Sixteen skinks set to join sanctuary

An Otago skink at Macraes Flat. Photo by Les Judd.
An Otago skink at Macraes Flat. Photo by Les Judd.
The number of endangered Otago skinks inside the Mokomoko dryland sanctuary will more than double with the introduction of 16 later this month.

The 0.3ha sanctuary near Alexandra was set up in November 2009 by the Central Otago Ecological Trust, alongside the Department of Conservation, Landcare Research and the Central Stories Museum.

Of the 16 skinks being released, nine are fully mature.

The other seven are young adults not of breeding age.

Grand and Otago Skink Recovery Programme manager Andy Hutcheon said the initial release of 12 captive-bred adults in 2009 was a test to see if the skinks could survive in the area.
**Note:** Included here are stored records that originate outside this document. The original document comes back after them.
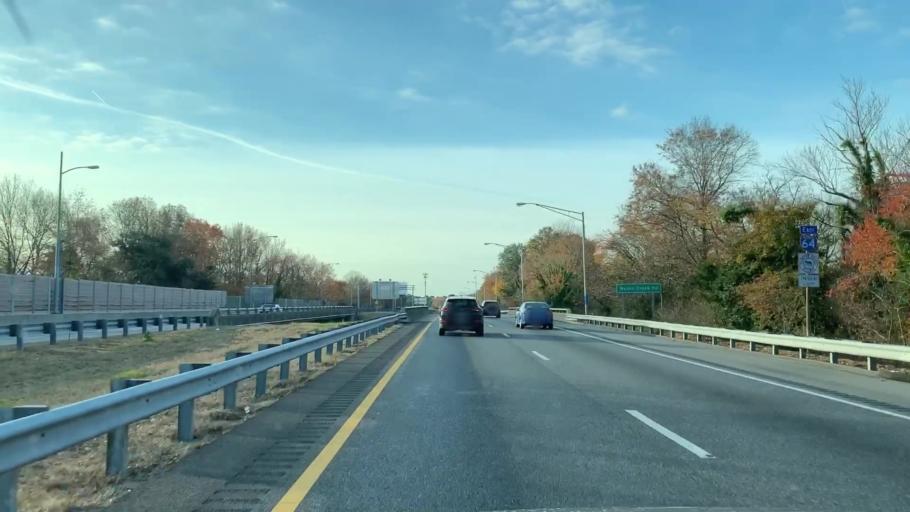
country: US
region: Virginia
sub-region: City of Norfolk
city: Norfolk
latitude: 36.9505
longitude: -76.2655
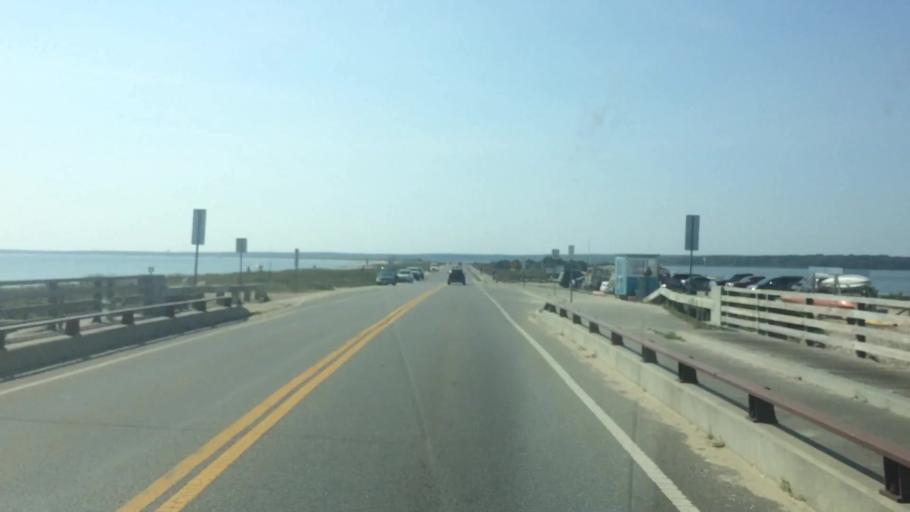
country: US
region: Massachusetts
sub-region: Dukes County
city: Oak Bluffs
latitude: 41.4336
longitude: -70.5567
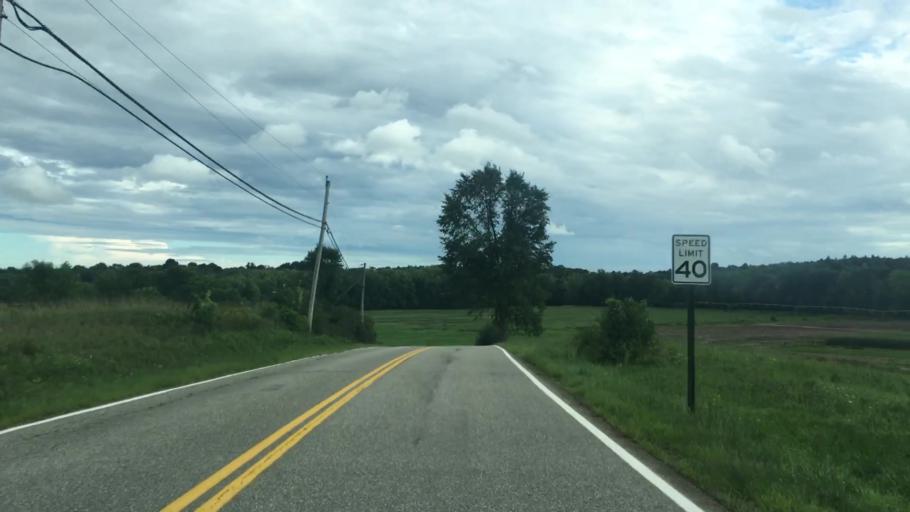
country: US
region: Maine
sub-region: York County
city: Biddeford
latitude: 43.5044
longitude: -70.5040
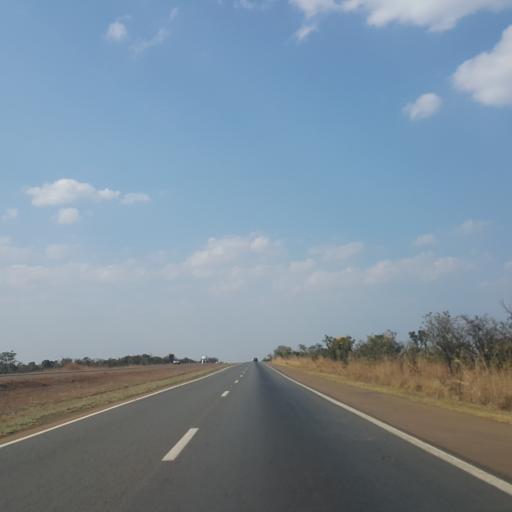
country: BR
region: Goias
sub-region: Abadiania
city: Abadiania
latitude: -16.2013
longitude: -48.7372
"We knew, historically, those animals lived in the area, but no-one had recorded them in those particular rocks."

He said the new arrivals would probably not displace the existing skinks but, as with any animals, there would be some competition.

"In my view, if there are not enough on the rocks bumping into each other, then there are not enough in the area."
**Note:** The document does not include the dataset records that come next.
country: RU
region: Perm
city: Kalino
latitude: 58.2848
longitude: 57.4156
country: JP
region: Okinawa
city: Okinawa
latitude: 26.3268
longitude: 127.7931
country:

Trust chairman Grant Norbury said three of the young adults being released were bred in the wild, and he hoped they would provide genetic diversity to the population once they became mature.

Mr Norbury said Otago skinks were found nowhere else in the world outside of Otago, and were New Zealand's largest skink, growing up to 30cm long.

In February, four Otago skinks were born in the sanctuary.

Mr Norbury said he was sure two of the four survived the winter.

One of the other two was attacked by an adult skink and died, and the other was last seen being chased out of its territory by an adult.

He said because Otago skinks took four years to fully mature, increasing their numbers was very difficult.

The trust is hoping to built a new predator-proof fence and extend the size of the sanctuary to 14ha.

At a cost of $80 a metre, the new fence would cost $370 a metre less than the existing fence.

The Grand and Otago Skink Recovery Programme was established in 2002 after evidence showed both species could be extinct within 15 years.